Like her protagonist Shannon Kendricks, Cathy Parker is an attorney. She volunteered as a zoo keeper's aide for eight years and did have a very special beluga buddy, Mauyak, just as Shannon Kendricks has. As to encounters with alien children, as in the trilogy, she is not saying. She was also a radio and print journalist and once was the 'Jill of all trades' for a small satellite paper in Wyoming. She did everything from taking to the photos to writing the articles and op-ed pieces to helping with layout and hauling the newspapers through blizzards once a week. As a result, she saw lambs being born and went on a cattle drive and ate her first (and last) Rocky Mountain Oyster. She has seen mountain gorillas in the wild in Rwanda and orangutans in Borneo and even rocked an orphaned baby orangutan to sleep on her chest. She has volunteered with a chimpanzee sanctuary for former research subjects. So you can see where her heart lies. Currently she lives in Costa Rica with her black cat. All similarities between her cat and the trilogy's Narcissus are purely and probably coincidental.

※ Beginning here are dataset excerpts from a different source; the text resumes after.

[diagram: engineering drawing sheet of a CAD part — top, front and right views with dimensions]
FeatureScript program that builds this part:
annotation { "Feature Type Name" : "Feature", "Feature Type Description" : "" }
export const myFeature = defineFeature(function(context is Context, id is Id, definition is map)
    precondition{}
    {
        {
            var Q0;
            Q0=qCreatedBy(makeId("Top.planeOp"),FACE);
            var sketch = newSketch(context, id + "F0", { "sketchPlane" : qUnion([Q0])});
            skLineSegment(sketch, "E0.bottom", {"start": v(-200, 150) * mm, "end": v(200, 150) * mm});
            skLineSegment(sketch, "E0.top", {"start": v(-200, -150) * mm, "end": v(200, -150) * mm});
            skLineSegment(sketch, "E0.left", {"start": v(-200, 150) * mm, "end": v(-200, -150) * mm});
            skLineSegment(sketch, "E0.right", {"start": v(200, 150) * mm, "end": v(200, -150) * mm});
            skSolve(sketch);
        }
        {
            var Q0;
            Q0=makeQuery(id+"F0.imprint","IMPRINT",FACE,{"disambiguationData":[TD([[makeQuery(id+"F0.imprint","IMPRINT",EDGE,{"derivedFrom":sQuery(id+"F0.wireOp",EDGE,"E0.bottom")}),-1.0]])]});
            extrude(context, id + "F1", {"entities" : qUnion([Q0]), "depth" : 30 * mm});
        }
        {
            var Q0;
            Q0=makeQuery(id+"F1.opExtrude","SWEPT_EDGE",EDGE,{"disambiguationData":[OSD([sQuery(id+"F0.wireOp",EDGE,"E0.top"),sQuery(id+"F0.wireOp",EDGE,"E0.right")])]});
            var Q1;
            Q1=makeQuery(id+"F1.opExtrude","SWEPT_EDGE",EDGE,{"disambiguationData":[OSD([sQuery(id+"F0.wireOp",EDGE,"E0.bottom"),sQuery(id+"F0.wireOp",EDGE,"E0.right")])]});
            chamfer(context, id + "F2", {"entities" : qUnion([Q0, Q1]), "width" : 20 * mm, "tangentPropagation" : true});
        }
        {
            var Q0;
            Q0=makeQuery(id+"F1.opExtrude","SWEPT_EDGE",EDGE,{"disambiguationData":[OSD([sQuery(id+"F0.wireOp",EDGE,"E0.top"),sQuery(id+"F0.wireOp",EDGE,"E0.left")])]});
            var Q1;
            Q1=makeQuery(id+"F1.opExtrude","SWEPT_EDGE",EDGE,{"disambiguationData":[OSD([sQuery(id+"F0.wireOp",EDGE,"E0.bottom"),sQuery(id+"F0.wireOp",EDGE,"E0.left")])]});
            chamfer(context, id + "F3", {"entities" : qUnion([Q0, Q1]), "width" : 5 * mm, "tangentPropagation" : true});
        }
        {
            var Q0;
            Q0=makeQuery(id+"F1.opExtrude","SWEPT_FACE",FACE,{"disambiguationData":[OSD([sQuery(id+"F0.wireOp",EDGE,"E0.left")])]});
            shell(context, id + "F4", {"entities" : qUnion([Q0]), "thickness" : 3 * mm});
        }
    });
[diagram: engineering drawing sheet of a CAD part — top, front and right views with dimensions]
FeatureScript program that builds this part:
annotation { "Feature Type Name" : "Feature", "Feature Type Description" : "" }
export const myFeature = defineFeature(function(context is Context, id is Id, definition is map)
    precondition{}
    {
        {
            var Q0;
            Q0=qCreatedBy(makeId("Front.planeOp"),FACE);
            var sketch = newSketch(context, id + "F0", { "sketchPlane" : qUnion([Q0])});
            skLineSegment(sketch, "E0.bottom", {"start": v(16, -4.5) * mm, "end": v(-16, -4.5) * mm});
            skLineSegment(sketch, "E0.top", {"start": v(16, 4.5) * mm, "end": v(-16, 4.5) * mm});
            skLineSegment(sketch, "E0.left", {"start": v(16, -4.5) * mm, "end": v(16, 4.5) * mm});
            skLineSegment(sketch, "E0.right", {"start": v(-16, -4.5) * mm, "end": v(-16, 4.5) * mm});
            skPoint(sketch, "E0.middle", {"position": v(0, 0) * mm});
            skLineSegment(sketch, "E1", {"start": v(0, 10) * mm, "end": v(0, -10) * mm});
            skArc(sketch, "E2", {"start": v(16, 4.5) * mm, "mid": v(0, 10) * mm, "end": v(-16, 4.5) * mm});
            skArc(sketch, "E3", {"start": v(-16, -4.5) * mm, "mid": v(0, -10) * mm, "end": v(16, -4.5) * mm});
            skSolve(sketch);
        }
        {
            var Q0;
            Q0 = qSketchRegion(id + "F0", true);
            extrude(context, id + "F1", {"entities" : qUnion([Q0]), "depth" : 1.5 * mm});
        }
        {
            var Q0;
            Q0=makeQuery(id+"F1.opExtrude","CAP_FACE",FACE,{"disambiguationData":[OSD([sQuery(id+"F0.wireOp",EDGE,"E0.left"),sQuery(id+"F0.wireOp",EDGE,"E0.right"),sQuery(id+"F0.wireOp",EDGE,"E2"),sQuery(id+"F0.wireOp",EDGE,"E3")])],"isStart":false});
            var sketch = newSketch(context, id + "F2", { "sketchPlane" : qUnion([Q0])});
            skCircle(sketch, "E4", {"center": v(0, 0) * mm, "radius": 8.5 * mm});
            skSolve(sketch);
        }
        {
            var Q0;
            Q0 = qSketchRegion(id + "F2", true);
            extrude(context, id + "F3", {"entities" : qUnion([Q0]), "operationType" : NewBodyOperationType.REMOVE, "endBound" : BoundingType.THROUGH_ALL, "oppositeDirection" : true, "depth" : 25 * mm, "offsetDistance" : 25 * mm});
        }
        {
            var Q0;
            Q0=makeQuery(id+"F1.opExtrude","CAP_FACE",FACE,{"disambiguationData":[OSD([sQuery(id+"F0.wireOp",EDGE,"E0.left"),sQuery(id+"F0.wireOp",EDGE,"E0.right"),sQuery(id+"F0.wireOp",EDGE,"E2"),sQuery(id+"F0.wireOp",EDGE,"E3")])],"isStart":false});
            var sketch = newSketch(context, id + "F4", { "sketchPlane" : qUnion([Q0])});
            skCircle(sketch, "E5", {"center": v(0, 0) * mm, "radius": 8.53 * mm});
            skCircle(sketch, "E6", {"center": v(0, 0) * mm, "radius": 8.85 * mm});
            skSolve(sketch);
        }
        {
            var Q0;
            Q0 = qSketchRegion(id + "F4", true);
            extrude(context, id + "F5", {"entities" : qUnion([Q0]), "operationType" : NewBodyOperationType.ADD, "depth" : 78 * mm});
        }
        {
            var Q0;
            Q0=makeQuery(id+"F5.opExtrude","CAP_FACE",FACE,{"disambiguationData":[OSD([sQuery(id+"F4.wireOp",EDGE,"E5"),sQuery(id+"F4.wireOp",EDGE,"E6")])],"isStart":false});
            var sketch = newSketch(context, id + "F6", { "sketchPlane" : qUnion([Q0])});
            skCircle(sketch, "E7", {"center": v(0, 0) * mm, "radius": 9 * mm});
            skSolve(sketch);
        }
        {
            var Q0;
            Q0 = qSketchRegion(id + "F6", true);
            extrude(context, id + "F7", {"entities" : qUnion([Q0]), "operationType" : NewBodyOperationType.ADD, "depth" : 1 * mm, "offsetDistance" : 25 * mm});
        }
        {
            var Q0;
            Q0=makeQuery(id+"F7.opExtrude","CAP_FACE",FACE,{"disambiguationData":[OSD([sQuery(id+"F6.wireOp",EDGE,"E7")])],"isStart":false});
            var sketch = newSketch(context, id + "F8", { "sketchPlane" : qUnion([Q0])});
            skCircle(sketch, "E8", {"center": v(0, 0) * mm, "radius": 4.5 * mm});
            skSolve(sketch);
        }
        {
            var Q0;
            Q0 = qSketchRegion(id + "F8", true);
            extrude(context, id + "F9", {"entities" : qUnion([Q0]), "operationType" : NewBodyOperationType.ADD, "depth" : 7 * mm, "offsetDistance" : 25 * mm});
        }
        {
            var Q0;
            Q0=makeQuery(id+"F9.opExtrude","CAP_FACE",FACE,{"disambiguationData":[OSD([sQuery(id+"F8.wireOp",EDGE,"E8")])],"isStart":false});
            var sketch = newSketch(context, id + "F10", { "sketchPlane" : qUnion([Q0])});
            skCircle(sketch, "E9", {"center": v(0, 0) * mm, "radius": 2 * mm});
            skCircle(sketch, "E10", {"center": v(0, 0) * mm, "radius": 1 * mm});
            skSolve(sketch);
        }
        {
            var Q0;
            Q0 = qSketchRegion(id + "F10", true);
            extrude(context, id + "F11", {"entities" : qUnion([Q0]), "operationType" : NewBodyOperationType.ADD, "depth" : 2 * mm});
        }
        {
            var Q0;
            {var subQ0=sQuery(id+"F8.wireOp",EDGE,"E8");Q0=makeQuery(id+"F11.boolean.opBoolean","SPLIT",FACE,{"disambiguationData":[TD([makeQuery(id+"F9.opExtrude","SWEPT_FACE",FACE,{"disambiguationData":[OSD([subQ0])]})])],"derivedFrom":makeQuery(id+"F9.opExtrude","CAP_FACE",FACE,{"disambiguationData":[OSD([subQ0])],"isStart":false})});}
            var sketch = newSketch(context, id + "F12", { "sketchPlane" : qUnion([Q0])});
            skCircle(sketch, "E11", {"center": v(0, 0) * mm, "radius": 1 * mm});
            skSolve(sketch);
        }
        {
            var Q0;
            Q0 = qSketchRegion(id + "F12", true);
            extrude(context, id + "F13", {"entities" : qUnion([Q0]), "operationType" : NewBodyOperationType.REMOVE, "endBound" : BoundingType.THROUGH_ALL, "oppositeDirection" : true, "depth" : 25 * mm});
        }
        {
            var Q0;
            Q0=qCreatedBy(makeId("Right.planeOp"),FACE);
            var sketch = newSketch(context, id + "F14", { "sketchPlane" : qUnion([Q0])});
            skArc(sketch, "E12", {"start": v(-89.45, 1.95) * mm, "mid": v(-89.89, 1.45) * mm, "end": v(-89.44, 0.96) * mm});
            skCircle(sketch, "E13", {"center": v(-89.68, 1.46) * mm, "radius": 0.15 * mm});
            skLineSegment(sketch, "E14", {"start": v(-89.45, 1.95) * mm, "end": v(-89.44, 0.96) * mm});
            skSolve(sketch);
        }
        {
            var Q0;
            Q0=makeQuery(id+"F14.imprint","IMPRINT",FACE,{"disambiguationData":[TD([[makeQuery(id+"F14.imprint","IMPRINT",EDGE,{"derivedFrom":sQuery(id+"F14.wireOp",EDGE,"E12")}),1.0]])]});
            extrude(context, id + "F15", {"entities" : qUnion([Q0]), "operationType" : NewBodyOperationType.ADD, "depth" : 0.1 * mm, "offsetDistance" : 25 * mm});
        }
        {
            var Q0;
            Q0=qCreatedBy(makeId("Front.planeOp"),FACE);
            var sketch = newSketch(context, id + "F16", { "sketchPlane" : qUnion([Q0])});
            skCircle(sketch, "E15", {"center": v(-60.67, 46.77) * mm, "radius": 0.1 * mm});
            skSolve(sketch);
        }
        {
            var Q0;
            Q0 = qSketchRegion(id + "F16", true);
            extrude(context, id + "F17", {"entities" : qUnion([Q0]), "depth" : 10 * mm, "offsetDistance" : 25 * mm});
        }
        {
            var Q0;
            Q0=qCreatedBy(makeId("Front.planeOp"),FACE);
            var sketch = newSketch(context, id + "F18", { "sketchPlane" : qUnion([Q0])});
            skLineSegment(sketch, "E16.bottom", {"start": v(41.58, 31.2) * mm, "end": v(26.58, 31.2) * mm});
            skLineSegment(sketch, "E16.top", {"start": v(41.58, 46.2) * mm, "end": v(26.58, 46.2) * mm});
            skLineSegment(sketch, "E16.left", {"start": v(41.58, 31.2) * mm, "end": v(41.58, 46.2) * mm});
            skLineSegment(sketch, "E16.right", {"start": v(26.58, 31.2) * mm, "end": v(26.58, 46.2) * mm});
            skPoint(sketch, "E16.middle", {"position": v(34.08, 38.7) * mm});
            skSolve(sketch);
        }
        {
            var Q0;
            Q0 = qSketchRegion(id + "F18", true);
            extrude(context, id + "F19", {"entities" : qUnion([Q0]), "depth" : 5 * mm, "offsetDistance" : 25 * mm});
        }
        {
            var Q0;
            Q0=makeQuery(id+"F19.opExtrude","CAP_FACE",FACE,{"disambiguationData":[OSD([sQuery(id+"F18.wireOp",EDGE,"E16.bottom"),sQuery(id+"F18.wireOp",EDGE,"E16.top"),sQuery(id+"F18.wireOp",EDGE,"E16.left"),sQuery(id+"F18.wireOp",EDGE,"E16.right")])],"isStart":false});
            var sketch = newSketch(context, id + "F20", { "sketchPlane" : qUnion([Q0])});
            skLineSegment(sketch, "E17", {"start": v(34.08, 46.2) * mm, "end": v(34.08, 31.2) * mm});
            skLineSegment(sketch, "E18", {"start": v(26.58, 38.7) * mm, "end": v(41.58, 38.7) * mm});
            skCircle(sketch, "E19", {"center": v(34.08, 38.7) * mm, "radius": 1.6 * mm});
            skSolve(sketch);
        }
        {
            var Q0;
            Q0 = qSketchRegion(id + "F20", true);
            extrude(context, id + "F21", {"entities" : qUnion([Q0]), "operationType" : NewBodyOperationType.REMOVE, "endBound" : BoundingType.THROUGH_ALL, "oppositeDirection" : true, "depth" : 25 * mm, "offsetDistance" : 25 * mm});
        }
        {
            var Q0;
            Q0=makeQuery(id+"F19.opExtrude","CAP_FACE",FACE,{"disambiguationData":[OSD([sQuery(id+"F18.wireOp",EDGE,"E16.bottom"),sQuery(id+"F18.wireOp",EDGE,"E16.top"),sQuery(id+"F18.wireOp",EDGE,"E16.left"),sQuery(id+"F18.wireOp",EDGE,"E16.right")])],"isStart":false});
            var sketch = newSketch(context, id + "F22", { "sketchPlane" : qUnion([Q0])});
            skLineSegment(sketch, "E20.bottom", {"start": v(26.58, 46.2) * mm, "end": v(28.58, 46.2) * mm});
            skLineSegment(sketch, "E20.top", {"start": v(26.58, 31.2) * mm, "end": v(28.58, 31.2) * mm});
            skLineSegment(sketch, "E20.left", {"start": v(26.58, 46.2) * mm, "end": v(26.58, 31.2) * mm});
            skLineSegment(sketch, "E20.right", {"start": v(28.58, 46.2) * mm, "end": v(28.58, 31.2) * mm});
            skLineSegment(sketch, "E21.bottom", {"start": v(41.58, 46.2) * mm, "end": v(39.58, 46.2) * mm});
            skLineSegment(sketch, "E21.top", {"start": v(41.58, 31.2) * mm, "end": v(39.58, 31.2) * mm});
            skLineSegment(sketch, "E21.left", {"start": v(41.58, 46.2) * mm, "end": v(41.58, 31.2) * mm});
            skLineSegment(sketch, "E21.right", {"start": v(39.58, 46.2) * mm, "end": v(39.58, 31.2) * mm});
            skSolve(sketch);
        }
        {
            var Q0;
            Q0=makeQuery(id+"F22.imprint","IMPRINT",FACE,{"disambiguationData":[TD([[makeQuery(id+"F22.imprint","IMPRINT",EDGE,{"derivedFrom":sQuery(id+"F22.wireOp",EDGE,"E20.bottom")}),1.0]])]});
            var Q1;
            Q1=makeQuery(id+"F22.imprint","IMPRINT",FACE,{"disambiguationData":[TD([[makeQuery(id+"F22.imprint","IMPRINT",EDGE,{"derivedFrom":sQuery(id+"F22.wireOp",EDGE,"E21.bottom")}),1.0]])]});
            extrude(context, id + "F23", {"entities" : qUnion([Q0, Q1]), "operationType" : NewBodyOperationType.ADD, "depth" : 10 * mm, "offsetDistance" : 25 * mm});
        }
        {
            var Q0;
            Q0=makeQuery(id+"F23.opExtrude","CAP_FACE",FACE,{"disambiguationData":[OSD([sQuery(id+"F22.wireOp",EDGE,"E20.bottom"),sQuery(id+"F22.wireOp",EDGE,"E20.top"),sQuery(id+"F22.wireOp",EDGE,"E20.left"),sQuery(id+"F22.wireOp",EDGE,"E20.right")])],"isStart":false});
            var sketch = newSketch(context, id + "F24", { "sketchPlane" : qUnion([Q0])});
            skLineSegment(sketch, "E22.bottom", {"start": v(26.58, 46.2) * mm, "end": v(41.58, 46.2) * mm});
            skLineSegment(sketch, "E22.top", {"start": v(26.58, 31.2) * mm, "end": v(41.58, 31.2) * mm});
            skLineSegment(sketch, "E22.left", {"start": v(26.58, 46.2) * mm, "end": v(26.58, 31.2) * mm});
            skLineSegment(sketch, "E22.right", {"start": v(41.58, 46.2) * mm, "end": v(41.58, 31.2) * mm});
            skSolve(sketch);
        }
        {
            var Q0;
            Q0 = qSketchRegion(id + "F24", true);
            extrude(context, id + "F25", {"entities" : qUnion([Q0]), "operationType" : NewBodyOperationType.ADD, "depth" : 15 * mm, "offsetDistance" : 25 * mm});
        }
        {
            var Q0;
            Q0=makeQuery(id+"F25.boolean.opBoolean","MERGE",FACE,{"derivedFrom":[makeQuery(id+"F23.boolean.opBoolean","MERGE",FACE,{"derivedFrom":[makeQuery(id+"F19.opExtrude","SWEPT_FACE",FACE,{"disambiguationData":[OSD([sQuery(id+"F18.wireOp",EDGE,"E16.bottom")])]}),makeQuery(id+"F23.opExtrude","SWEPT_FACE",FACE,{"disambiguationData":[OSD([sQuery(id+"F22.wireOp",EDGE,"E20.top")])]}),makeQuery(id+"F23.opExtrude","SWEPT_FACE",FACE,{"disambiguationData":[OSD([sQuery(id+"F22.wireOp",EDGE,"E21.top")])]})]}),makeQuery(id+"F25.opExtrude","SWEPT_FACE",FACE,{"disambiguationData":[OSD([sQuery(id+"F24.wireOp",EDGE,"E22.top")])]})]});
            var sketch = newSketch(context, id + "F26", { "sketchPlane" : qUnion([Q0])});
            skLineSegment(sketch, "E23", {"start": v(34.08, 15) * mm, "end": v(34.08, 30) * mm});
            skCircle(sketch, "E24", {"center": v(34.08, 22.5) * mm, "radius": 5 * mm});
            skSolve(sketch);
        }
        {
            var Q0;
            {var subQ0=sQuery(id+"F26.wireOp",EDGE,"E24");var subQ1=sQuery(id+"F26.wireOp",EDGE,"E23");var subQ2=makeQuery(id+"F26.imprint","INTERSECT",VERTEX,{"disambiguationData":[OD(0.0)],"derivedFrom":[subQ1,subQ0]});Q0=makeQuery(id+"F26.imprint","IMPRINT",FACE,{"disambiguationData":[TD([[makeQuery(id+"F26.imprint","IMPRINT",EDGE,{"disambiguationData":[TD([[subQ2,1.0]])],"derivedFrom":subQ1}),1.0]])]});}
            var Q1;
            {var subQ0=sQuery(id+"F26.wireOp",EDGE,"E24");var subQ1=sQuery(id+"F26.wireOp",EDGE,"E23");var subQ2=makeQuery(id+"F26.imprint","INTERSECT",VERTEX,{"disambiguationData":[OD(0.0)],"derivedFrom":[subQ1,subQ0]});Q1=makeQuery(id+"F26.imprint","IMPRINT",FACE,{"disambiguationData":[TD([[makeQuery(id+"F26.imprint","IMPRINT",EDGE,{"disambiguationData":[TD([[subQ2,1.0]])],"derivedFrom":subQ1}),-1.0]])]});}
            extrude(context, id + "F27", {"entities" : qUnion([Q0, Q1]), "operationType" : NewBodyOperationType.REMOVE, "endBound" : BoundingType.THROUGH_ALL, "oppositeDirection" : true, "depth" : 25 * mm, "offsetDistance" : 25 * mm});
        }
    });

This is the opening paragraph of the current draft of the last book in my trilogy. I can't promise the opening paragraph of the final draft will look anything like it, though, because I am in the dreaded revision phase now. Although I love the redrafts in which I read through the entire text and lovingly hone and smooth and amplify, that's not the work I'm doing now, and this phase I am not loving. In these revision sessions, I am weeding out those words most authors use in the wonderful headlong dash to finish the first draft. Adverbs? Too weak---throw them out. Filler words? Find them, chuck them. Passive tense? Make it active. 'Very"? Rewrite. Overdo the word 'breath' or 'eyes' or hand' or a dozen other words? Off with their heads. Tomorrow I will do a cull for too often repeated words too close together. Oh joy. Then I can get back to word crafting. Thank goodness.
Book Excerpt
Power Stabilized
SHANNON KENDRICKS FELL with a thud and an “oof” from the wormhole onto smooth, hard, pink-gold rock. She rolled, jumped up, and checked in every direction for unfriendly dragonpanthers, as she rubbed the shin she banged when she landed. Since dragonpanthers grew as big as houses, sported brightly-colored metallic fur, and possessed wings longer than oak trees, she wouldn't miss one.